Soon its time for carnival! I have noticed that a lot of German hits are played in Dutch pubs. Because of the similarity of these two languages, I have got often asked whether it is a German or Dutch song. Famous Dutch and German songs are often translated into the other language. This results in an exciting question of how a neural network distinguishes these two music genres. Because it can not directly learn from the music rhythm but must analyze the words inside the song, so it has to filter out the rhythm somehow.
In this little experiment, I wanted to use songs, which are available in both languages. So my first task was to collect these songs. I ended up with the following table.

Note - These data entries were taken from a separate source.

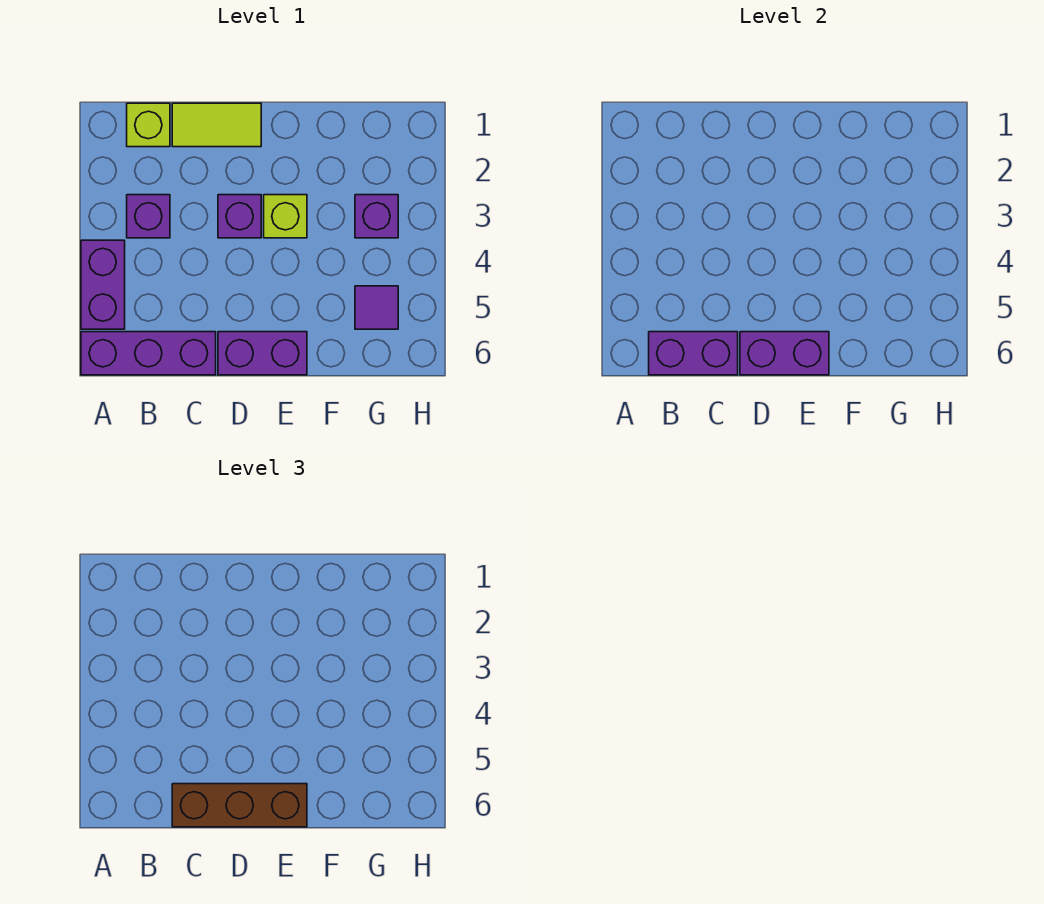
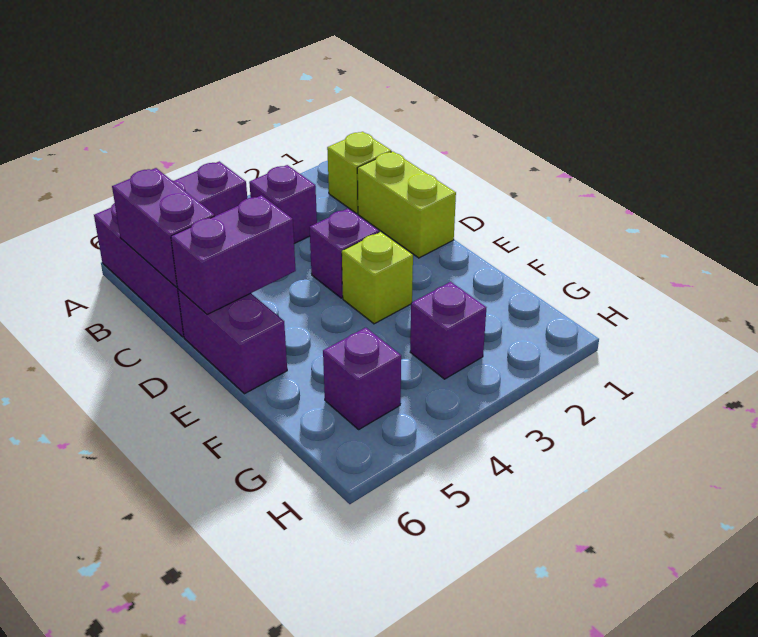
lime 1x2 tile [172,103,261,147] -> lime 1x2 brick [357,151,456,258]
brown 1x3 brick [172,784,307,827] -> none
purple 1x2 brick [740,332,829,375] -> purple 1x2 brick turned to [171,195,296,315]
purple 1x1 tile [355,286,398,329] -> purple 1x1 brick [323,328,401,429]

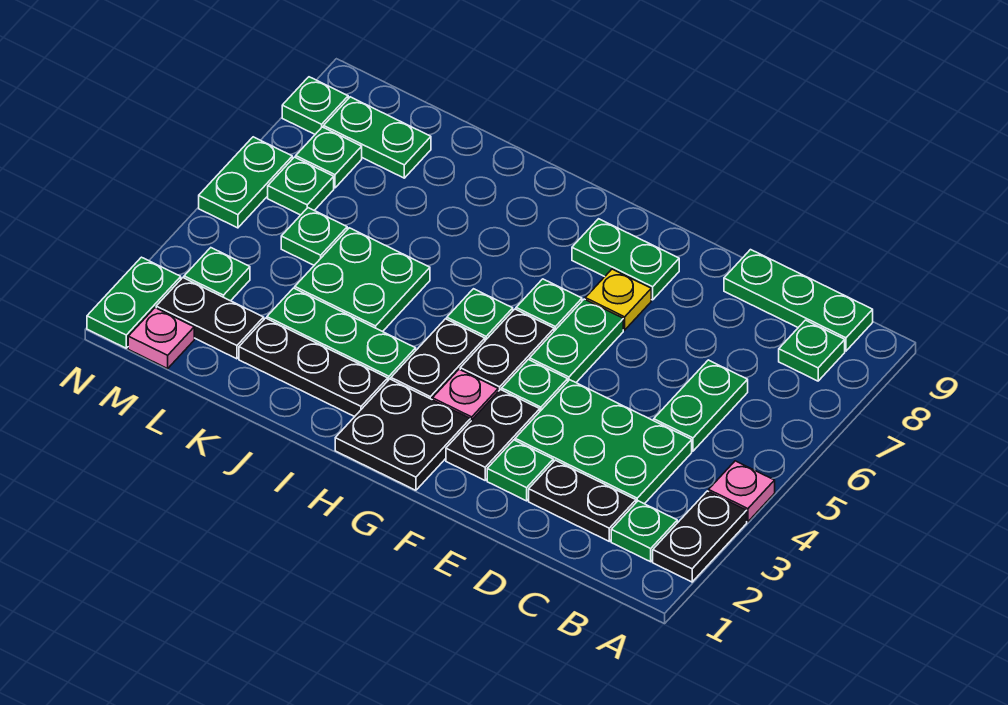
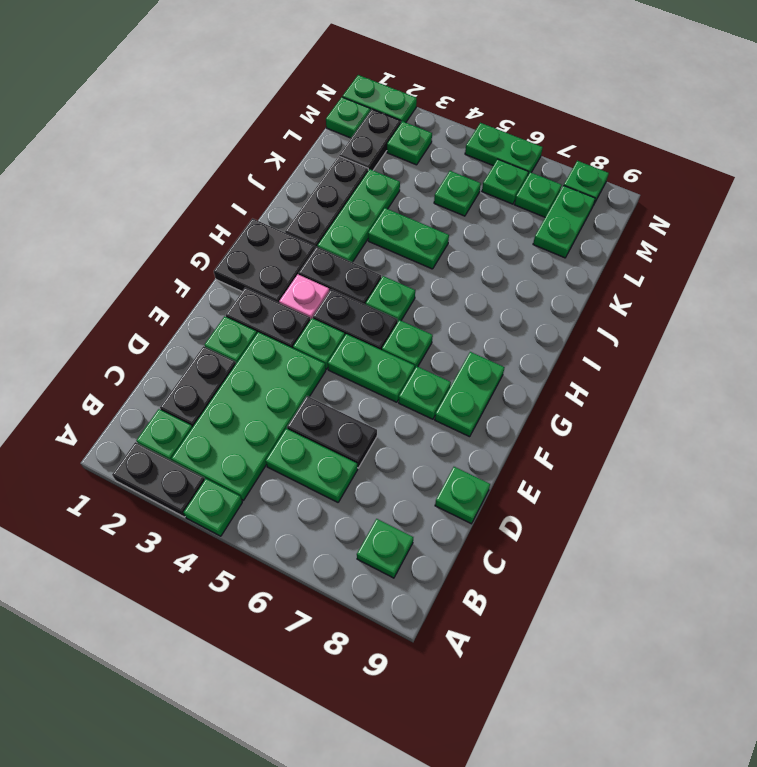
pink 1x1 plate [709,461,775,522] -> green 1x1 plate [184,479,242,536]
green 1x3 plate [724,250,873,351] -> green 1x1 plate [435,467,490,524]
green 2x3 plate [515,380,692,504] -> green 2x4 plate [171,332,326,500]
none -> black 1x2 plate [287,396,377,468]
yellow 1x1 plate [585,269,651,330] -> green 1x1 plate [399,366,451,419]
green 2x2 plate [295,228,430,332] -> green 1x2 plate [368,208,449,269]
pink 1x1 plate [128,308,194,369] -> green 1x1 plate [326,97,370,138]

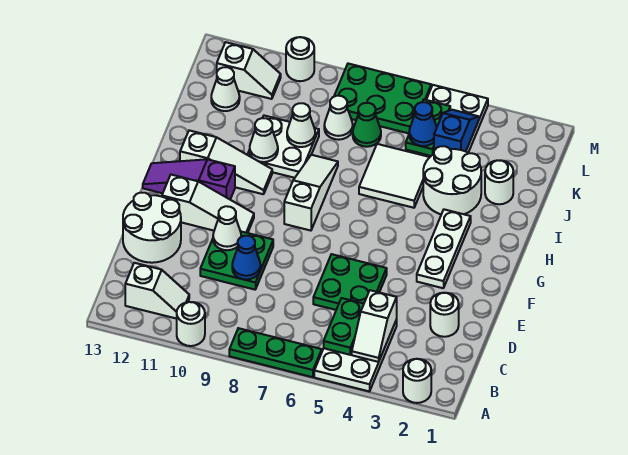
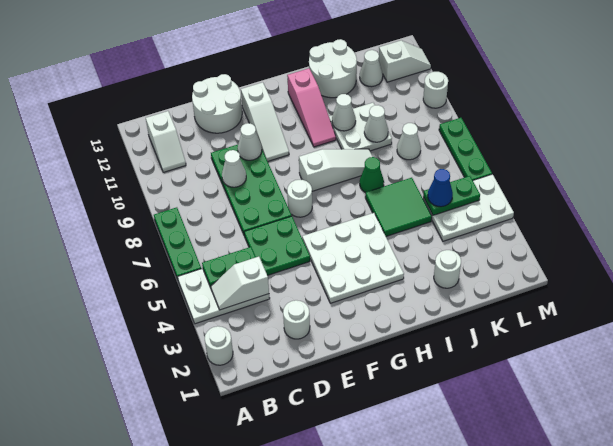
white 1x1 round brick [177,302,205,346] -> white 1x1 round brick moved to [287,180,312,217]
green 2x2 plate [200,232,273,290] -> green 2x4 plate [211,145,292,236]
blue 1x1 cone [232,236,261,279] -> white 1x1 cone [222,150,246,187]
white 1x3 plate [417,209,471,288] -> white 3x3 plate [302,213,404,303]
purple 1x3 slope [143,159,235,199] -> none
white 1x3 slope [180,130,272,194] -> pink 1x3 slope [287,68,336,147]
white 2x2 round brick [423,146,481,214] -> white 2x2 round brick moved to [309,39,357,98]
white 2x2 tile [359,144,430,208] -> green 2x2 tile [365,178,432,236]
blue 1x2 slope [434,110,479,151] -> none
green 1x1 cone [353,103,381,147] -> green 1x1 cone moved to [360,157,384,193]
green 2x3 plate [334,64,431,133] -> green 1x3 plate [439,118,492,180]
white 1x2 slope [217,42,281,99] -> white 1x2 slope turned to [379,41,431,82]

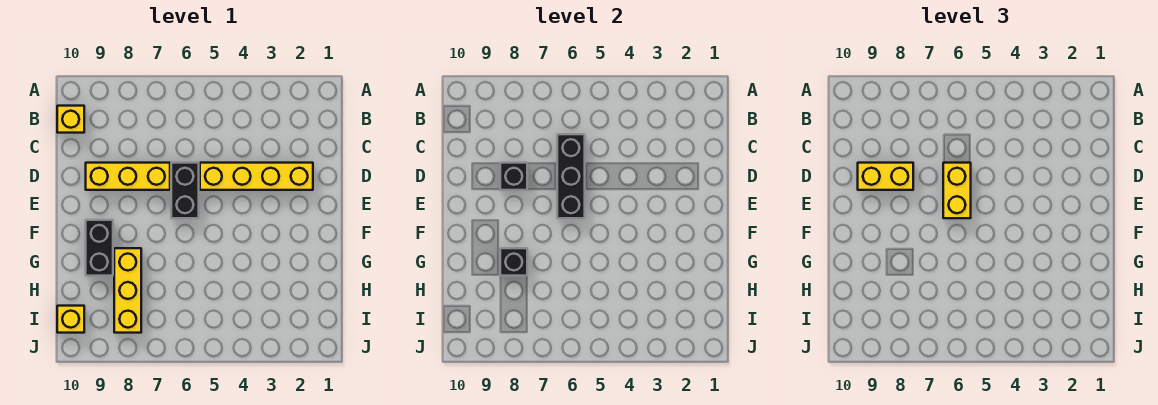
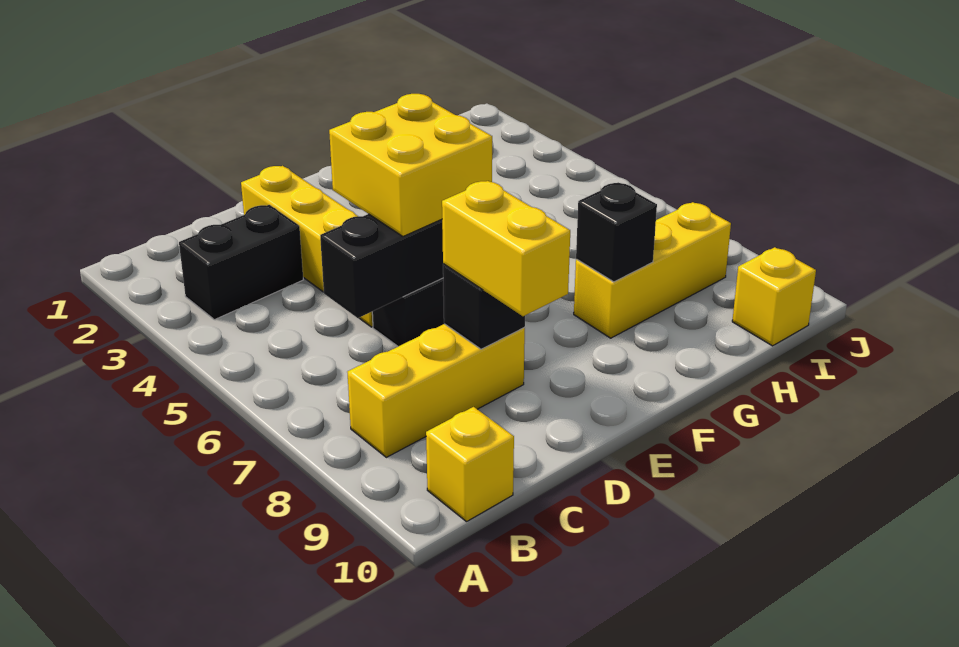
yellow 1x2 brick [943,163,971,218] -> yellow 2x2 brick [329,94,492,236]
yellow 1x3 brick [86,163,170,190] -> yellow 1x3 brick turned to [347,324,525,457]
black 1x2 brick [86,220,113,276] -> black 1x2 brick moved to [179,205,303,320]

I split each song into 3 seconds chunks and converted each chunk into a spectrogram image. These images can be used to identify spoken words phonetically. Each spectrogram has got two geometric dimensions. One axis represents time, and the other axis represents frequency. Additionally, a third dimension indicates the amplitude of a particular frequency at a particular time is represented by the intensity or color of each point in the image. I ended up with 2340 training images (1170 images for each class) and 300 validation images (150 images for each class). For the preprocessing step I used my jupyter notebook.
I use transfer learning to mainly decrease the running time of the training phase. I chose the RESNET with 18 layers. You can find my code in my GitHub-Repository.
I achieved a training accuracy of 83% and a validation accuracy of 80% in 24 epochs. A long time ago I developed already a music genre classification for bachata and salsa, here I reached a training accuracy of 90% and a validation accuracy of 87% as far as I remember.